## TASK INPUT

■ ■ ■ ■

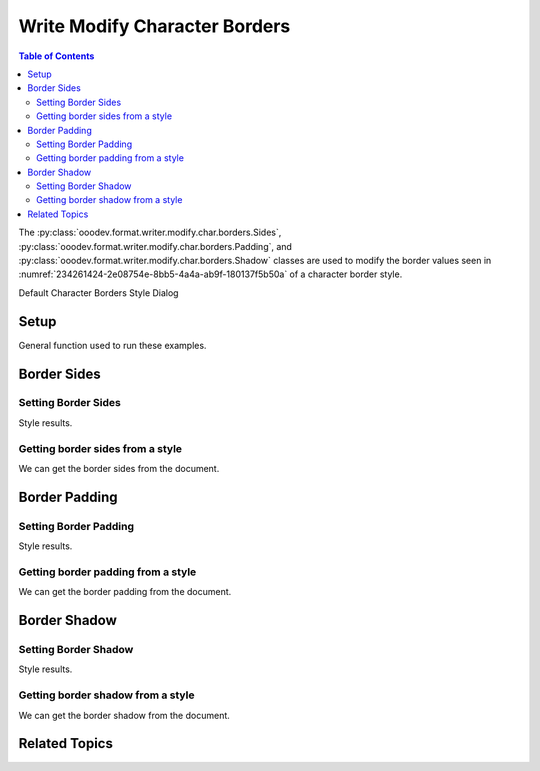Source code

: .. _help_writer_format_modify_char_borders:

Write Modify Character Borders
==============================


.. contents:: Table of Contents
    :local:
    :backlinks: none
    :depth: 2

The :py:class:`ooodev.format.writer.modify.char.borders.Sides`, :py:class:`ooodev.format.writer.modify.char.borders.Padding`, and :py:class:`ooodev.format.writer.modify.char.borders.Shadow`
classes are used to modify the border values seen in :numref:`234261424-2e08754e-8bb5-4a4a-ab9f-180137f5b50a` of a character border style.


Default Character Borders Style Dialog

.. cssclass:: screen_shot

    .. _234261424-2e08754e-8bb5-4a4a-ab9f-180137f5b50a:
    .. figure:: https://user-images.githubusercontent.com/4193389/234261424-2e08754e-8bb5-4a4a-ab9f-180137f5b50a.png
        :alt: Writer dialog Character Borders default
        :figclass: align-center
        :width: 450px

        Writer dialog Character Borders default


Setup
-----

General function used to run these examples.

.. tabs::

    .. code-tab:: python

        from ooodev.format.writer.modify.char.borders import Sides, Padding, Shadow
        from ooodev.format.writer.modify.char.borders import Side
        from ooodev.format.writer.modify.char.borders import StyleCharKind
        from ooodev.format.writer.modify.char.borders import BorderLineKind
        from ooodev.format.writer.modify.char.borders import LineSize
        from ooodev.office.write import Write
        from ooodev.utils.gui import GUI
        from ooodev.utils.lo import Lo
        from ooodev.utils.color import StandardColor

        def main() -> int:
            with Lo.Loader(Lo.ConnectPipe()):
                doc = Write.create_doc()
                GUI.set_visible(doc)
                Lo.delay(300)
                GUI.zoom(GUI.ZoomEnum.ZOOM_150_PERCENT)

                side = Side(line=BorderLineKind.DOUBLE, color=StandardColor.RED, width=LineSize.MEDIUM)
                sides_style = Sides(border_side=side, style_name=StyleCharKind.EXAMPLE)
                sides_style.apply(doc)

                style_obj = Sides.from_style(doc=doc, style_name=StyleCharKind.EXAMPLE)
                assert style_obj.prop_style_name == str(StyleCharKind.EXAMPLE)
                Lo.delay(1_000)

                Lo.close_doc(doc)

            return 0

        if __name__ == "__main__":
            SystemExit(main())

    .. only:: html

        .. cssclass:: tab-none

            .. group-tab:: None

Border Sides
------------

Setting Border Sides
^^^^^^^^^^^^^^^^^^^^

.. tabs::

    .. code-tab:: python

        # ... other code

        side = Side(line=BorderLineKind.DOUBLE, color=StandardColor.RED, width=LineSize.MEDIUM)
        sides_style = Sides(border_side=side, style_name=StyleCharKind.EXAMPLE)
        sides_style.apply(doc)

    .. only:: html

        .. cssclass:: tab-none

            .. group-tab:: None

Style results.

.. cssclass:: screen_shot

    .. _234265196-7a12435d-f3f8-4d70-99bb-d2485bf54622:
    .. figure:: https://user-images.githubusercontent.com/4193389/234265196-7a12435d-f3f8-4d70-99bb-d2485bf54622.png
        :alt: Writer dialog Character Borders style sides changed
        :figclass: align-center
        :width: 450px

        Writer dialog Character Borders style sides changed


Getting border sides from a style
^^^^^^^^^^^^^^^^^^^^^^^^^^^^^^^^^

We can get the border sides from the document.

.. tabs::

    .. code-tab:: python

        # ... other code

        style_obj = Sides.from_style(doc=doc, style_name=StyleCharKind.EXAMPLE)
        assert style_obj.prop_style_name == str(StyleCharKind.EXAMPLE)

    .. only:: html

        .. cssclass:: tab-none

            .. group-tab:: None

Border Padding
--------------

Setting Border Padding
^^^^^^^^^^^^^^^^^^^^^^

.. tabs::

    .. code-tab:: python

        # ... other code

        padding_style = Padding(left=5, right=5, top=3, bottom=3, style_name=StyleCharKind.EXAMPLE)
        padding_style.apply(doc)

    .. only:: html

        .. cssclass:: tab-none

            .. group-tab:: None

Style results.

.. cssclass:: screen_shot

    .. _234267649-bbf10ef2-2b78-4ca8-9c93-5fe4a0248edc:
    .. figure:: https://user-images.githubusercontent.com/4193389/234267649-bbf10ef2-2b78-4ca8-9c93-5fe4a0248edc.png
        :alt: Writer dialog Character Borders style padding changed
        :figclass: align-center
        :width: 450px

        Writer dialog Character Borders style padding changed

Getting border padding from a style
^^^^^^^^^^^^^^^^^^^^^^^^^^^^^^^^^^^

We can get the border padding from the document.

.. tabs::

    .. code-tab:: python

        # ... other code

        style_obj = Padding.from_style(doc=doc, style_name=StyleCharKind.EXAMPLE)
        assert style_obj.prop_style_name == str(StyleCharKind.EXAMPLE)

    .. only:: html

        .. cssclass:: tab-none

            .. group-tab:: None

Border Shadow
-------------

Setting Border Shadow
^^^^^^^^^^^^^^^^^^^^^

.. tabs::

    .. code-tab:: python

        # ... other code

        shadow_style = Shadow(color=StandardColor.BLUE_DARK2, width=1.5, style_name=StyleCharKind.EXAMPLE)
        shadow_style.apply(doc)

    .. only:: html

        .. cssclass:: tab-none

            .. group-tab:: None

Style results.

.. cssclass:: screen_shot

    .. _234269140-625bab3f-9e92-444a-a9e2-2f1c16fb1918:
    .. figure:: https://user-images.githubusercontent.com/4193389/234269140-625bab3f-9e92-444a-a9e2-2f1c16fb1918.png
        :alt: Writer dialog Character Borders style shadow changed
        :figclass: align-center
        :width: 450px

        Writer dialog Character Borders style shadow changed

Getting border shadow from a style
^^^^^^^^^^^^^^^^^^^^^^^^^^^^^^^^^^

We can get the border shadow from the document.

.. tabs::

    .. code-tab:: python

        # ... other code

        style_obj = Shadow.from_style(doc=doc, style_name=StyleCharKind.EXAMPLE)
        assert style_obj.prop_style_name == str(StyleCharKind.EXAMPLE)

    .. only:: html

        .. cssclass:: tab-none

            .. group-tab:: None

Related Topics
--------------

.. seealso::

    .. cssclass:: ul-list

        - :ref:`help_format_format_kinds`
        - :ref:`help_format_coding_style`
        - :ref:`help_writer_format_direct_char_borders`
        - :py:class:`~ooodev.utils.gui.GUI`
        - :py:class:`~ooodev.utils.lo.Lo`
        - :py:class:`ooodev.format.writer.modify.char.borders.Padding`
        - :py:class:`ooodev.format.writer.modify.char.borders.Sides`
        - :py:class:`ooodev.format.writer.modify.char.borders.Shadow`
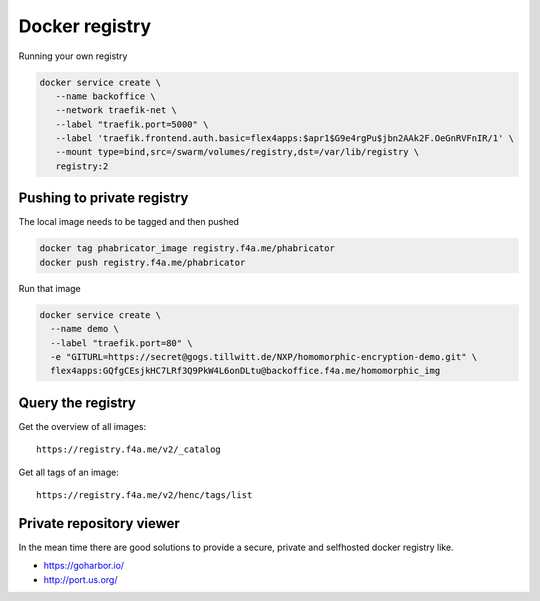 
Docker registry
####################################

Running your own registry

.. code-block:: bash

  docker service create \
     --name backoffice \
     --network traefik-net \
     --label "traefik.port=5000" \
     --label 'traefik.frontend.auth.basic=flex4apps:$apr1$G9e4rgPu$jbn2AAk2F.OeGnRVFnIR/1' \
     --mount type=bind,src=/swarm/volumes/registry,dst=/var/lib/registry \
     registry:2



Pushing to private registry
====================================

The local image needs to be tagged and then pushed

.. code-block:: bash

  docker tag phabricator_image registry.f4a.me/phabricator
  docker push registry.f4a.me/phabricator

Run that image

.. code-block:: bash

  docker service create \
    --name demo \
    --label "traefik.port=80" \
    -e "GITURL=https://secret@gogs.tillwitt.de/NXP/homomorphic-encryption-demo.git" \
    flex4apps:GQfgCEsjkHC7LRf3Q9PkW4L6onDLtu@backoffice.f4a.me/homomorphic_img


Query the registry
====================================
Get the overview of all images::

  https://registry.f4a.me/v2/_catalog

Get all tags of an image::

  https://registry.f4a.me/v2/henc/tags/list

Private repository viewer
====================================
In the mean time there are good solutions to provide a secure, private and selfhosted docker registry like.

* https://goharbor.io/
* http://port.us.org/
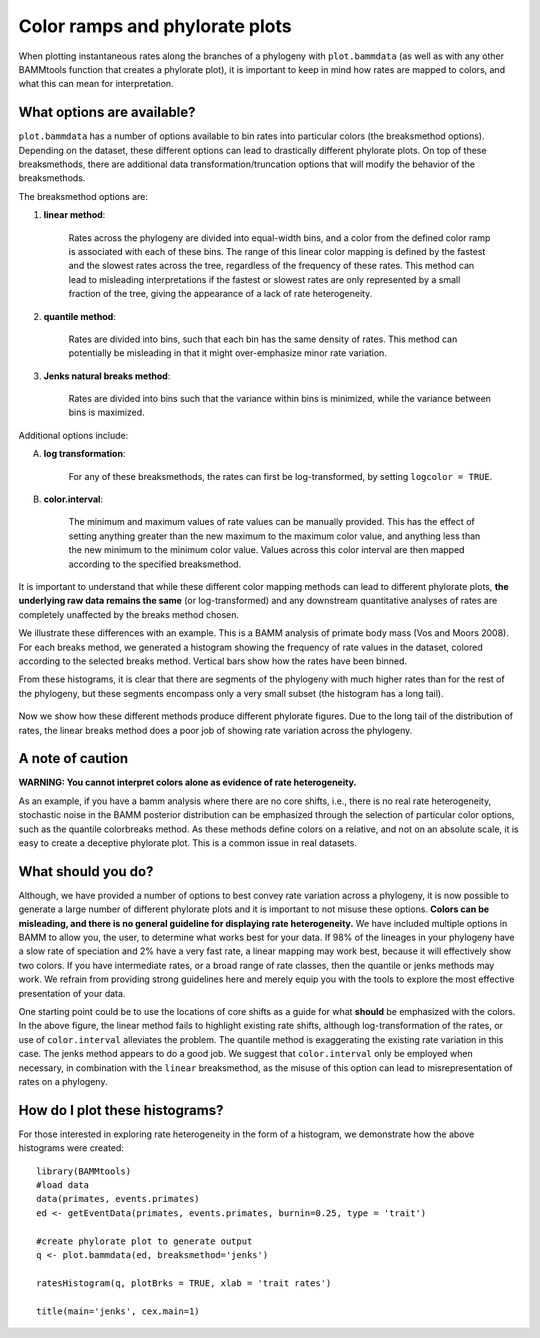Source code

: .. _colorbreaks:

Color ramps and phylorate plots
===============================


When plotting instantaneous rates along the branches of a phylogeny with ``plot.bammdata`` (as well as with any other BAMMtools function that creates a phylorate plot), it is important to keep in mind how rates are mapped to colors, and what this can mean for interpretation. 


What options are available?
...........................

``plot.bammdata`` has a number of options available to bin rates into particular colors (the breaksmethod options). Depending on the dataset, these different options can lead to drastically different phylorate plots. On top of these breaksmethods, there are additional data transformation/truncation options that will modify the behavior of the breaksmethods. 

The breaksmethod options are:

1. **linear method**:

	Rates across the phylogeny are divided into equal-width bins, and a color from the defined color ramp is associated with each of these bins. The range of this linear color mapping is defined by the fastest and the slowest rates across the tree, regardless of the frequency of these rates. This method can lead to misleading interpretations if the fastest or slowest rates are only represented by a small fraction of the tree, giving the appearance of a lack of rate heterogeneity. 

2. **quantile method**:

	Rates are divided into bins, such that each bin has the same density of rates. This method can potentially be misleading in that it might over-emphasize minor rate variation. 


3. **Jenks natural breaks method**:

	Rates are divided into bins such that the variance within bins is minimized, while the variance between bins is maximized. 

Additional options include:

A. **log transformation**:

	For any of these breaksmethods, the rates can first be log-transformed, by setting ``logcolor = TRUE``. 

B. **color.interval**:

	The minimum and maximum values of rate values can be manually provided. This has the effect of setting anything greater than the new maximum to the maximum color value, and anything less than the new minimum to the minimum color value. Values across this color interval are then mapped according to the specified breaksmethod. 

It is important to understand that while these different color mapping methods can lead to different phylorate plots, **the underlying raw data remains the same** (or log-transformed) and any downstream quantitative analyses of rates are completely unaffected by the breaks method chosen. 


We illustrate these differences with an example. This is a BAMM analysis of primate body mass (Vos and Moors 2008). For each breaks method, we generated a histogram showing the frequency of rate values in the dataset, colored according to the selected breaks method. Vertical bars show how the rates have been binned. 

From these histograms, it is clear that there are segments of the phylogeny with much higher rates than for the rest of the phylogeny, but these segments encompass only a very small subset (the histogram has a long tail). 

.. _rateHistogramsv:
.. figure:: figures/rateHistograms.png
	:width: 700
	:align: center

Now we show how these different methods produce different phylorate figures. Due to the long tail of the distribution of rates, the linear breaks method does a poor job of showing rate variation across the phylogeny. 

.. _breaksmethodPhylorates:
.. figure:: figures/breaksmethodPhylorates.png
	:width: 700
	:align: center


A note of caution
.................

**WARNING: You cannot interpret colors alone as evidence of rate heterogeneity.**

As an example, if you have a bamm analysis where there are no core shifts, i.e., there is no real rate heterogeneity, stochastic noise in the BAMM posterior distribution can be emphasized through the selection of particular color options, such as the quantile colorbreaks method. As these methods define colors on a relative, and not on an absolute scale, it is easy to create a deceptive phylorate plot. This is a common issue in real datasets. 



What should you do?
...................

Although, we have provided a number of options to best convey rate variation across a phylogeny, it is now possible to generate a large number of different phylorate plots and it is important to not misuse these options. **Colors can be misleading, and there is no general guideline for displaying rate heterogeneity.** We have included multiple options in BAMM to allow you, the user, to determine what works best for your data. If 98% of the lineages in your phylogeny have a slow rate of speciation and 2% have a very fast rate, a linear mapping may work best, because it will effectively show two colors. If you have intermediate rates, or a broad range of rate classes, then the quantile or jenks methods may work. We refrain from providing strong guidelines here and merely equip you with the tools to explore the most effective presentation of your data.

One starting point could be to use the locations of core shifts as a guide for what **should** be emphasized with the colors. In the above figure, the linear method fails to highlight existing rate shifts, although log-transformation of the rates, or use of ``color.interval`` alleviates the problem. The quantile method is exaggerating the existing rate variation in this case. The jenks method appears to do a good job. We suggest that ``color.interval`` only be employed when necessary, in combination with the ``linear`` breaksmethod, as the misuse of this option can lead to misrepresentation of rates on a phylogeny. 


How do I plot these histograms?
...............................

For those interested in exploring rate heterogeneity in the form of a histogram, we demonstrate how the above histograms were created::


	library(BAMMtools)
	#load data
	data(primates, events.primates)
	ed <- getEventData(primates, events.primates, burnin=0.25, type = 'trait')

	#create phylorate plot to generate output
	q <- plot.bammdata(ed, breaksmethod='jenks')

	ratesHistogram(q, plotBrks = TRUE, xlab = 'trait rates')

	title(main='jenks', cex.main=1)















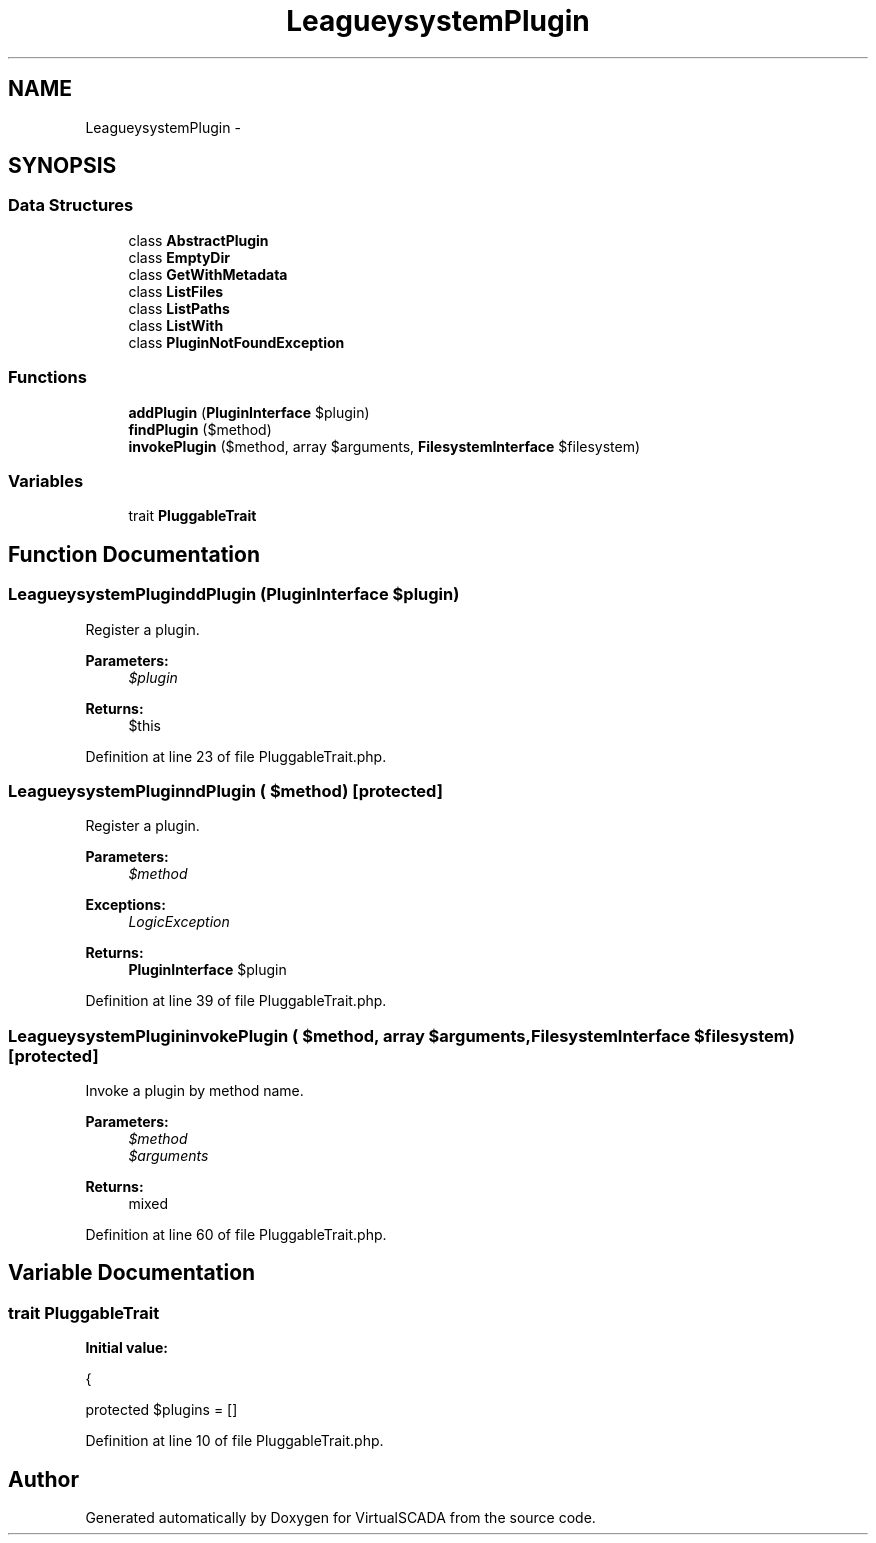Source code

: .TH "League\Flysystem\Plugin" 3 "Tue Apr 14 2015" "Version 1.0" "VirtualSCADA" \" -*- nroff -*-
.ad l
.nh
.SH NAME
League\Flysystem\Plugin \- 
.SH SYNOPSIS
.br
.PP
.SS "Data Structures"

.in +1c
.ti -1c
.RI "class \fBAbstractPlugin\fP"
.br
.ti -1c
.RI "class \fBEmptyDir\fP"
.br
.ti -1c
.RI "class \fBGetWithMetadata\fP"
.br
.ti -1c
.RI "class \fBListFiles\fP"
.br
.ti -1c
.RI "class \fBListPaths\fP"
.br
.ti -1c
.RI "class \fBListWith\fP"
.br
.ti -1c
.RI "class \fBPluginNotFoundException\fP"
.br
.in -1c
.SS "Functions"

.in +1c
.ti -1c
.RI "\fBaddPlugin\fP (\fBPluginInterface\fP $plugin)"
.br
.ti -1c
.RI "\fBfindPlugin\fP ($method)"
.br
.ti -1c
.RI "\fBinvokePlugin\fP ($method, array $arguments, \fBFilesystemInterface\fP $filesystem)"
.br
.in -1c
.SS "Variables"

.in +1c
.ti -1c
.RI "trait \fBPluggableTrait\fP"
.br
.in -1c
.SH "Function Documentation"
.PP 
.SS "League\\Flysystem\\Plugin\\addPlugin (\fBPluginInterface\fP $plugin)"
Register a plugin\&.
.PP
\fBParameters:\fP
.RS 4
\fI$plugin\fP 
.RE
.PP
\fBReturns:\fP
.RS 4
$this 
.RE
.PP

.PP
Definition at line 23 of file PluggableTrait\&.php\&.
.SS "League\\Flysystem\\Plugin\\findPlugin ( $method)\fC [protected]\fP"
Register a plugin\&.
.PP
\fBParameters:\fP
.RS 4
\fI$method\fP 
.RE
.PP
\fBExceptions:\fP
.RS 4
\fILogicException\fP 
.RE
.PP
\fBReturns:\fP
.RS 4
\fBPluginInterface\fP $plugin 
.RE
.PP

.PP
Definition at line 39 of file PluggableTrait\&.php\&.
.SS "League\\Flysystem\\Plugin\\invokePlugin ( $method, array $arguments, \fBFilesystemInterface\fP $filesystem)\fC [protected]\fP"
Invoke a plugin by method name\&.
.PP
\fBParameters:\fP
.RS 4
\fI$method\fP 
.br
\fI$arguments\fP 
.RE
.PP
\fBReturns:\fP
.RS 4
mixed 
.RE
.PP

.PP
Definition at line 60 of file PluggableTrait\&.php\&.
.SH "Variable Documentation"
.PP 
.SS "trait PluggableTrait"
\fBInitial value:\fP
.PP
.nf
{
    
    protected $plugins = []
.fi
.PP
Definition at line 10 of file PluggableTrait\&.php\&.
.SH "Author"
.PP 
Generated automatically by Doxygen for VirtualSCADA from the source code\&.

■ ■ ■ ■

## YOUR INSTRUCTIONS
The lines you need are those containing "StandardColor"; find them in the records and copy them.

## ANSWER FOR THE TASK
        from ooodev.utils.color import StandardColor
                side = Side(line=BorderLineKind.DOUBLE, color=StandardColor.RED, width=LineSize.MEDIUM)
        side = Side(line=BorderLineKind.DOUBLE, color=StandardColor.RED, width=LineSize.MEDIUM)
        shadow_style = Shadow(color=StandardColor.BLUE_DARK2, width=1.5, style_name=StyleCharKind.EXAMPLE)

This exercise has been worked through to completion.